Thus, according to this definition medium of exchange and store of money, both are considered as the importance of money. This is known as ‘M2‘ in America and ‘M3‘ in Britain and India. Thus M3 = Currency + Demand deposits with commercial Banks + Time deposit.


M3 = M1 + Time Deposits

(3) Gurley and Shaw Approach:

This is the broadest approach for the measurement of the supply of money. This has been produced by Gurley and Shaw. According to them, in the supply of money the above stated ‘M2‘ the deposit of the savings bank and other deposits are considered.

While discussing all three approaches of the supply of money, the definition of money should be based on the enforcement of the monetary policy of a particular country. The first definition gives stress on the exchange of money where as the second definition is appropriate for the enforcement of the monetary policy. As regards the third definition, it is impractical as it is extremely widespread.

Term Paper # 2. Who Supplies Money?


At present government, central bank as well as commercial banks supplies the money. In India the central bank is the Reserve Bank of India, in India one rupee coins are issued by the finance ministry of the Government of India. Reserve Bank of India is the central bank of India. Currencies are issued by Reserve Bank of India on the bases of Minimum Reserve System.

Reserve Bank has to keep gold and foreign securities worth Rs. 200 crores in Reserve Fund. Out of this gold must be valued of Rs. 115 crores. Commercial bank creates credit or supply or supply of money on the bases of demand deposit. Expansion or contraction of supply of money depends upon the monetary policy of the Reserve Bank of India.

Term Paper # 3. Measures & Components of Money Supply in India:

Till April 1977, the traditional approach was adopted in India for the measurement of money, in which only currency with people and demand deposit were included. But after April 1977, Reserve Bank has adopted the new method to measure the supply of money. These four methods are the components of the measurement of supply of money, which have been defined as M1, M2, M3 and M4.

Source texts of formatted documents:
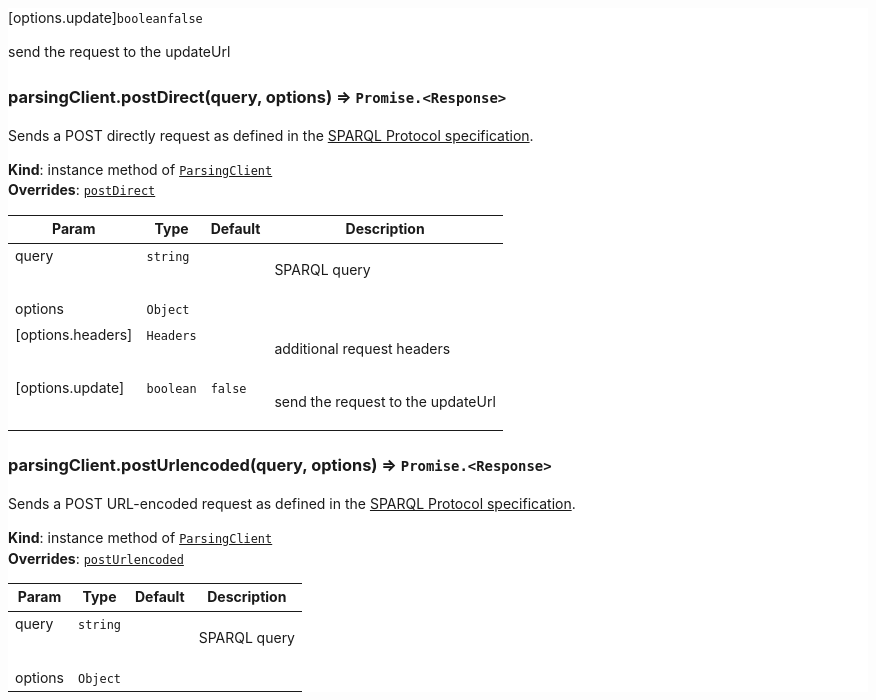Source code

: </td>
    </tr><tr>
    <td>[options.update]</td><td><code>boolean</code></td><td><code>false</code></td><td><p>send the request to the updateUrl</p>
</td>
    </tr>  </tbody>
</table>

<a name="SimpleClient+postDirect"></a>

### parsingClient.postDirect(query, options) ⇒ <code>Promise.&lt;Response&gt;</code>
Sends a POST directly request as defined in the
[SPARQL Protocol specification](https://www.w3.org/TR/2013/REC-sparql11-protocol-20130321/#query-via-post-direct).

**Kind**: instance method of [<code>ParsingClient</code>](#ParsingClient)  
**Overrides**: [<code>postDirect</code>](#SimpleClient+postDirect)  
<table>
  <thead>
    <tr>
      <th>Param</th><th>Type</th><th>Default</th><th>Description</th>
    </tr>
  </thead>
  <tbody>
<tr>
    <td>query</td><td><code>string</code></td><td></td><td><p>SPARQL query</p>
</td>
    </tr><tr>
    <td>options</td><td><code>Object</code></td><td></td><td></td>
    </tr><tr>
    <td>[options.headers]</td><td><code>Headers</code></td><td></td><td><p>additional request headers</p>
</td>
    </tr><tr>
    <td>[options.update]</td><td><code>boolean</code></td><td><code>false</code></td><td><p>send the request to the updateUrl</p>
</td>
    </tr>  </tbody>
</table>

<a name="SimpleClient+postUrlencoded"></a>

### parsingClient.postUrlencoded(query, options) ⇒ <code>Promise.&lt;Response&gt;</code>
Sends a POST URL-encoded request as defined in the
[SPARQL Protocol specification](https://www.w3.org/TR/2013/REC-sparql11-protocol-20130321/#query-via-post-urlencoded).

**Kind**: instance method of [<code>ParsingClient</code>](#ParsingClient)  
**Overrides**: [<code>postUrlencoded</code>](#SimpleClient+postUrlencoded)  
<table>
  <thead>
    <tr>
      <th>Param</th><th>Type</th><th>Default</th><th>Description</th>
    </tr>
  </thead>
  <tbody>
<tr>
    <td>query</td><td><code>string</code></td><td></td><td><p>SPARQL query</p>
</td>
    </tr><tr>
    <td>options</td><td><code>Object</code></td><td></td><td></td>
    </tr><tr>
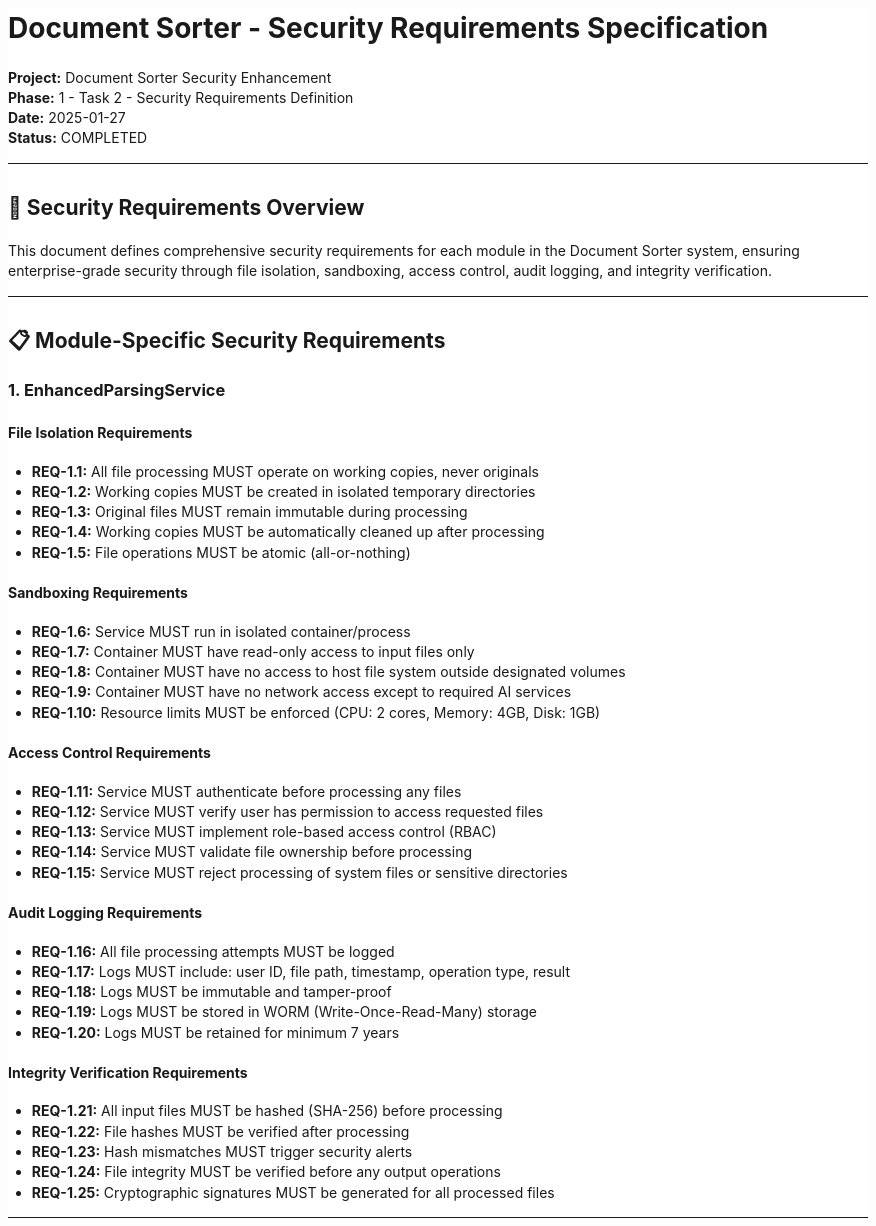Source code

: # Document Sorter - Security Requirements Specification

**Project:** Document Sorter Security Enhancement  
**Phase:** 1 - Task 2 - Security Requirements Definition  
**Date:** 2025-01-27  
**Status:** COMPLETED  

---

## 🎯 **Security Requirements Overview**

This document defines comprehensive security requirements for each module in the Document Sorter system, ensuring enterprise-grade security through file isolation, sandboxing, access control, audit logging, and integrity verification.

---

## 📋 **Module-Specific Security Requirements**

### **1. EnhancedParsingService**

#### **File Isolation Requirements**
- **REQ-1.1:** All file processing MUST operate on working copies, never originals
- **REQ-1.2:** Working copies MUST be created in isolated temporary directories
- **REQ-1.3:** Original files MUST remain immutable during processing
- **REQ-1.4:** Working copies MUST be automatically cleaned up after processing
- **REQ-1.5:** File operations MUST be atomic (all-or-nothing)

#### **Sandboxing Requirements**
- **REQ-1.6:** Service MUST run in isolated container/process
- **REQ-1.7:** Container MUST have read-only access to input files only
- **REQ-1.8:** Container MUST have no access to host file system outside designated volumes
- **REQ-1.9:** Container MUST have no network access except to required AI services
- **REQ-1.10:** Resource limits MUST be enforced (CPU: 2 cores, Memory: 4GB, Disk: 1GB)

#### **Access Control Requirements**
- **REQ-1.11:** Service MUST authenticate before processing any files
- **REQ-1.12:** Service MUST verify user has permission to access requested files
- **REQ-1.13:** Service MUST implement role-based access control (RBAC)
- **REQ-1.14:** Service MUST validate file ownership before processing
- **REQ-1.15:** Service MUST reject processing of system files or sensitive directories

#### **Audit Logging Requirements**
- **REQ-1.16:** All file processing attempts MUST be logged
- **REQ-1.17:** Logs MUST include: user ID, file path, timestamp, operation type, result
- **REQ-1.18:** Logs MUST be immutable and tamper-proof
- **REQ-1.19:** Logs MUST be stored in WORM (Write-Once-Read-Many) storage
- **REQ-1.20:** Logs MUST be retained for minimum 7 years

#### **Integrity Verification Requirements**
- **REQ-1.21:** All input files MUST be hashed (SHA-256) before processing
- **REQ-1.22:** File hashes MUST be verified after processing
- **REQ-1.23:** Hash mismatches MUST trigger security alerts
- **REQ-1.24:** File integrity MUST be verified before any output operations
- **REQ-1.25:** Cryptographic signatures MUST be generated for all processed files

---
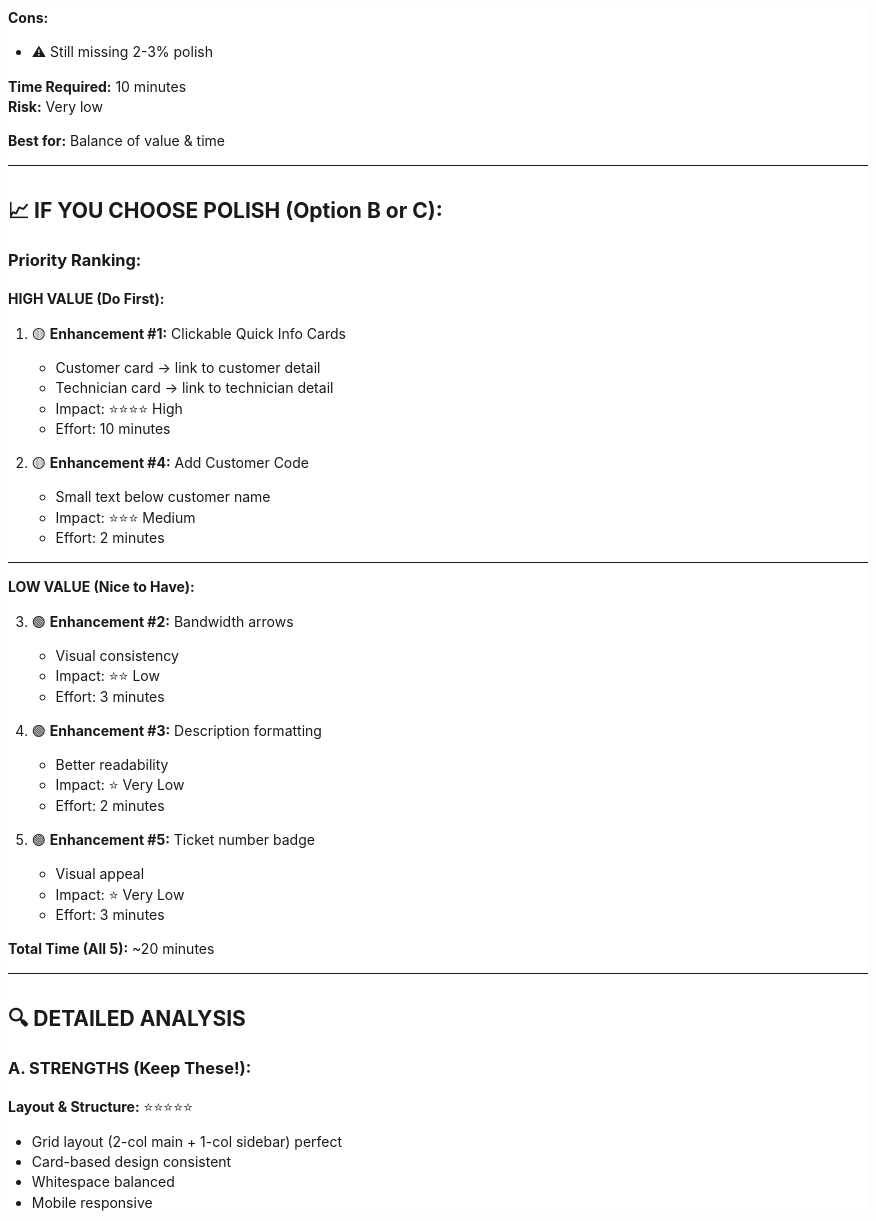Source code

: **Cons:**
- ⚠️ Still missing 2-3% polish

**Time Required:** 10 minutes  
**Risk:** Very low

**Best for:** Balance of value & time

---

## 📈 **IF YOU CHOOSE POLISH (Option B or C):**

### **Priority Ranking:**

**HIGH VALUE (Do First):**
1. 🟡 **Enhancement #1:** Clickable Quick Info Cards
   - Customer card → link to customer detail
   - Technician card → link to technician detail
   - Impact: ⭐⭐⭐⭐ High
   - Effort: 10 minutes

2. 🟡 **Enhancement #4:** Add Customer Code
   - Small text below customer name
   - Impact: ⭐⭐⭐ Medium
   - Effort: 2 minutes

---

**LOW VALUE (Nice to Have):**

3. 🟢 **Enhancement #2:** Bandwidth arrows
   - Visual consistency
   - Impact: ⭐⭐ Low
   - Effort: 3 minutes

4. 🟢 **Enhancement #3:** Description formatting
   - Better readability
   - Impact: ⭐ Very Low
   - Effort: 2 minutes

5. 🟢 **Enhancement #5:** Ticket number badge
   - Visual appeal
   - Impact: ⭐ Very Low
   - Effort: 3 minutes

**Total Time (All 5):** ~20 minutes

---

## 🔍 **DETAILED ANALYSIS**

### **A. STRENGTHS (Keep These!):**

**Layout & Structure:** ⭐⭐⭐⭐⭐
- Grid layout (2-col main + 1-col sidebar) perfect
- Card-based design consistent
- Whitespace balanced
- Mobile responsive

[Problem details] For each of these statements, say yes or no to whether it agrees with the passage on money supply, and back each answer with the passage's deciding words, quoted exactly. 1. The Gurley and Shaw approach is the broadest approach for measuring the money supply. 2. In India, one rupee coins are issued by the Reserve Bank of India. 3. India used the traditional approach to measuring money until April 1977. This material is not needed.

[Task result]
1. Yes: "This is the broadest approach for the measurement of the supply of money."
2. No: "in India one rupee coins are issued by the finance ministry of the Government of India."
3. Yes: "Till April 1977, the traditional approach was adopted in India for the measurement of money"